§ **WHAT YOU NEED TO DO**
Copy out the lines below that hold the word "kleine".

§ **EXTRACTED ENTRIES**
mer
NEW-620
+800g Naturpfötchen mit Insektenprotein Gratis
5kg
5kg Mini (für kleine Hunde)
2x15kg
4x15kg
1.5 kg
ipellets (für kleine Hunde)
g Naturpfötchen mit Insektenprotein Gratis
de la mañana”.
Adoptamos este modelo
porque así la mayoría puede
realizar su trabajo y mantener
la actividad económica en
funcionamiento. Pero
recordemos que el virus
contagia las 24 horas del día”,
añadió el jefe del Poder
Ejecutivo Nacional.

...

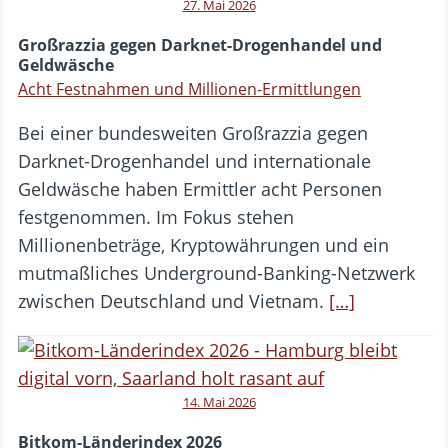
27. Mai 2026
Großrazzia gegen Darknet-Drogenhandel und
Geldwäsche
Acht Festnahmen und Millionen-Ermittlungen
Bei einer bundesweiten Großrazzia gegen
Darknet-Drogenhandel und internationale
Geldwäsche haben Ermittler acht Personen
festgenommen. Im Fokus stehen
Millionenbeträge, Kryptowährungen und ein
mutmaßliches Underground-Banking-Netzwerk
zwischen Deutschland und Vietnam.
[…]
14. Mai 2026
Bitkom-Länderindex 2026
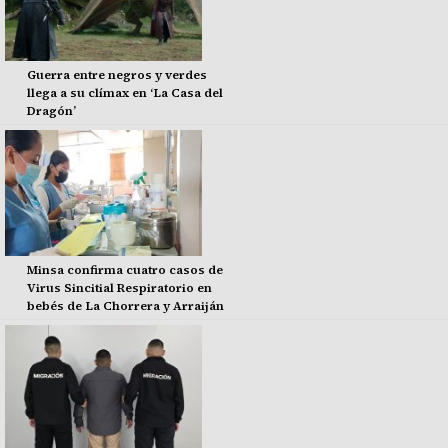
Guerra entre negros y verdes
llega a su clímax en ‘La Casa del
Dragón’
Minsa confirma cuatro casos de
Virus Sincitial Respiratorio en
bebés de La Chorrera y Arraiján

§ **TASK RESPONSE**
5kg Mini (für kleine Hunde)
ipellets (für kleine Hunde)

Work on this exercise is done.